• What this task involves: Each entry that follows must be output without any deviation.
● ● ● ● ● ● ●
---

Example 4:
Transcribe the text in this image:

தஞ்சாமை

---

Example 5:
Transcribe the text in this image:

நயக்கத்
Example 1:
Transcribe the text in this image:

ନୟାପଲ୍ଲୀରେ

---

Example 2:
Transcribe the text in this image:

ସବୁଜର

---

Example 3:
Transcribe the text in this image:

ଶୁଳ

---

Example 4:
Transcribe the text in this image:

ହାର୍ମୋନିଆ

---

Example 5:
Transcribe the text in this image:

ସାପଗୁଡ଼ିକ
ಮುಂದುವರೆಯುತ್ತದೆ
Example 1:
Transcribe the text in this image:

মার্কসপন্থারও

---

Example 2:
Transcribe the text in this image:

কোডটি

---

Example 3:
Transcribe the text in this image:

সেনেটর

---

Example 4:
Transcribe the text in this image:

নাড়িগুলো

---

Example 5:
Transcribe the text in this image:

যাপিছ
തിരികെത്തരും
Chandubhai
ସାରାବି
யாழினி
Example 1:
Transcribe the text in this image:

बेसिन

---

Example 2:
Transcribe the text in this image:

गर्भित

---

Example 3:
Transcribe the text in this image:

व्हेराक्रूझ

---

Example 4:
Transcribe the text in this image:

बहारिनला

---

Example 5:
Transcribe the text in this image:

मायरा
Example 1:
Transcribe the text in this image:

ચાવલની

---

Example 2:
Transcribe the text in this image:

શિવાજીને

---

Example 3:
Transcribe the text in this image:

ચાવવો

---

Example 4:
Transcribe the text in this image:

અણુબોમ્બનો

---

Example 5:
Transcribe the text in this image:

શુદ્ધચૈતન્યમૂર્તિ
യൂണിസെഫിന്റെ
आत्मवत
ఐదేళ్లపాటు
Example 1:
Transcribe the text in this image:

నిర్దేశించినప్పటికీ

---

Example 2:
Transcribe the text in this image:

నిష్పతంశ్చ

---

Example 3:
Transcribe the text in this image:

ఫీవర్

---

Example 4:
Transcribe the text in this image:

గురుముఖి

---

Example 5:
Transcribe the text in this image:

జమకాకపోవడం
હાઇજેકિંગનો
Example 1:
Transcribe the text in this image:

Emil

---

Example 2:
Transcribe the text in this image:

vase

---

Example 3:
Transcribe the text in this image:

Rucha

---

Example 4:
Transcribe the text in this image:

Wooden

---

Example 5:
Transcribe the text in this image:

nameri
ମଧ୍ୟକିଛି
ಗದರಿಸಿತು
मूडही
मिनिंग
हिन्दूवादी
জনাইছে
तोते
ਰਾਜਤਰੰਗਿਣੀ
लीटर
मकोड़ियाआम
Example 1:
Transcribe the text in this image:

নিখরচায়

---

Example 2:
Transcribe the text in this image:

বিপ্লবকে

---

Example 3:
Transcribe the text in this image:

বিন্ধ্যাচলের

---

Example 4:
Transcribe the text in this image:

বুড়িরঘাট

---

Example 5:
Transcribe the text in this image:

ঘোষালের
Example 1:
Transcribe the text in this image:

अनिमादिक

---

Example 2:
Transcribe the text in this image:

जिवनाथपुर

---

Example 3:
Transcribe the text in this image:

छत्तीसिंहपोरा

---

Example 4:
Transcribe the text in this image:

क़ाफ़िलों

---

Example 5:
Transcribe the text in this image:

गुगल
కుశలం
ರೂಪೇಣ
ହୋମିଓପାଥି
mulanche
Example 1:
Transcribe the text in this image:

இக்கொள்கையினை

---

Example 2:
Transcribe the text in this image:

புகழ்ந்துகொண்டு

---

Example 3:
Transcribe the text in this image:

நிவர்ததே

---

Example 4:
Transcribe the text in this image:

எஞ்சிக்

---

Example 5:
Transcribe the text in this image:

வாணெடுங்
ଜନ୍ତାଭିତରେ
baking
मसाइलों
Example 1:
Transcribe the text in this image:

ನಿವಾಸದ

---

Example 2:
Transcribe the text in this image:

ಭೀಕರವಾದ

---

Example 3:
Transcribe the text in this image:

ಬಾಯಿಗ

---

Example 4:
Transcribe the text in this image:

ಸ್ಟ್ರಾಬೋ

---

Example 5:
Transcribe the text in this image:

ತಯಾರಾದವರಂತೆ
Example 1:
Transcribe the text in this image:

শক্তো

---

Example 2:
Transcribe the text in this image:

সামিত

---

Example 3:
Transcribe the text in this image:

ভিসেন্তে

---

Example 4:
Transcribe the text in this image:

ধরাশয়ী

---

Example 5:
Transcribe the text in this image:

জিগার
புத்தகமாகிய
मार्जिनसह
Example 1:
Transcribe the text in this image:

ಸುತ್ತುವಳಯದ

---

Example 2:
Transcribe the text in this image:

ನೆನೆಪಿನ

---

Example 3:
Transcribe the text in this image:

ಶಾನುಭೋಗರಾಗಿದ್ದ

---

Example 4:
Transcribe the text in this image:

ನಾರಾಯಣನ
● ● ● ● ● ● ●
• Answer to the problem:
---

Example 4:
Transcribe the text in this image:

தஞ்சாமை

---

Example 5:
Transcribe the text in this image:

நயக்கத்
Example 1:
Transcribe the text in this image:

ନୟାପଲ୍ଲୀରେ

---

Example 2:
Transcribe the text in this image:

ସବୁଜର

---

Example 3:
Transcribe the text in this image:

ଶୁଳ

---

Example 4:
Transcribe the text in this image:

ହାର୍ମୋନିଆ

---

Example 5:
Transcribe the text in this image:

ସାପଗୁଡ଼ିକ
ಮುಂದುವರೆಯುತ್ತದೆ
Example 1:
Transcribe the text in this image:

মার্কসপন্থারও

---

Example 2:
Transcribe the text in this image:

কোডটি

---

Example 3:
Transcribe the text in this image:

সেনেটর

---

Example 4:
Transcribe the text in this image:

নাড়িগুলো

---

Example 5:
Transcribe the text in this image:

যাপিছ
തിരികെത്തരും
Chandubhai
ସାରାବି
யாழினி
Example 1:
Transcribe the text in this image:

बेसिन

---

Example 2:
Transcribe the text in this image:

गर्भित

---

Example 3:
Transcribe the text in this image:

व्हेराक्रूझ

---

Example 4:
Transcribe the text in this image:

बहारिनला

---

Example 5:
Transcribe the text in this image:

मायरा
Example 1:
Transcribe the text in this image:

ચાવલની

---

Example 2:
Transcribe the text in this image:

શિવાજીને

---

Example 3:
Transcribe the text in this image:

ચાવવો

---

Example 4:
Transcribe the text in this image:

અણુબોમ્બનો

---

Example 5:
Transcribe the text in this image:

શુદ્ધચૈતન્યમૂર્તિ
യൂണിസെഫിന്റെ
आत्मवत
ఐదేళ్లపాటు
Example 1:
Transcribe the text in this image:

నిర్దేశించినప్పటికీ

---

Example 2:
Transcribe the text in this image:

నిష్పతంశ్చ

---

Example 3:
Transcribe the text in this image:

ఫీవర్

---

Example 4:
Transcribe the text in this image:

గురుముఖి

---

Example 5:
Transcribe the text in this image:

జమకాకపోవడం
હાઇજેકિંગનો
Example 1:
Transcribe the text in this image:

Emil

---

Example 2:
Transcribe the text in this image:

vase

---

Example 3:
Transcribe the text in this image:

Rucha

---

Example 4:
Transcribe the text in this image:

Wooden

---

Example 5:
Transcribe the text in this image:

nameri
ମଧ୍ୟକିଛି
ಗದರಿಸಿತು
मूडही
मिनिंग
हिन्दूवादी
জনাইছে
तोते
ਰਾਜਤਰੰਗਿਣੀ
लीटर
मकोड़ियाआम
Example 1:
Transcribe the text in this image:

নিখরচায়

---

Example 2:
Transcribe the text in this image:

বিপ্লবকে

---

Example 3:
Transcribe the text in this image:

বিন্ধ্যাচলের

---

Example 4:
Transcribe the text in this image:

বুড়িরঘাট

---

Example 5:
Transcribe the text in this image:

ঘোষালের
Example 1:
Transcribe the text in this image:

अनिमादिक

---

Example 2:
Transcribe the text in this image:

जिवनाथपुर

---

Example 3:
Transcribe the text in this image:

छत्तीसिंहपोरा

---

Example 4:
Transcribe the text in this image:

क़ाफ़िलों

---

Example 5:
Transcribe the text in this image:

गुगल
కుశలం
ರೂಪೇಣ
ହୋମିଓପାଥି
mulanche
Example 1:
Transcribe the text in this image:

இக்கொள்கையினை

---

Example 2:
Transcribe the text in this image:

புகழ்ந்துகொண்டு

---

Example 3:
Transcribe the text in this image:

நிவர்ததே

---

Example 4:
Transcribe the text in this image:

எஞ்சிக்

---

Example 5:
Transcribe the text in this image:

வாணெடுங்
ଜନ୍ତାଭିତରେ
baking
मसाइलों
Example 1:
Transcribe the text in this image:

ನಿವಾಸದ

---

Example 2:
Transcribe the text in this image:

ಭೀಕರವಾದ

---

Example 3:
Transcribe the text in this image:

ಬಾಯಿಗ

---

Example 4:
Transcribe the text in this image:

ಸ್ಟ್ರಾಬೋ

---

Example 5:
Transcribe the text in this image:

ತಯಾರಾದವರಂತೆ
Example 1:
Transcribe the text in this image:

শক্তো

---

Example 2:
Transcribe the text in this image:

সামিত

---

Example 3:
Transcribe the text in this image:

ভিসেন্তে

---

Example 4:
Transcribe the text in this image:

ধরাশয়ী

---

Example 5:
Transcribe the text in this image:

জিগার
புத்தகமாகிய
मार्जिनसह
Example 1:
Transcribe the text in this image:

ಸುತ್ತುವಳಯದ

---

Example 2:
Transcribe the text in this image:

ನೆನೆಪಿನ

---

Example 3:
Transcribe the text in this image:

ಶಾನುಭೋಗರಾಗಿದ್ದ

---

Example 4:
Transcribe the text in this image:

ನಾರಾಯಣನ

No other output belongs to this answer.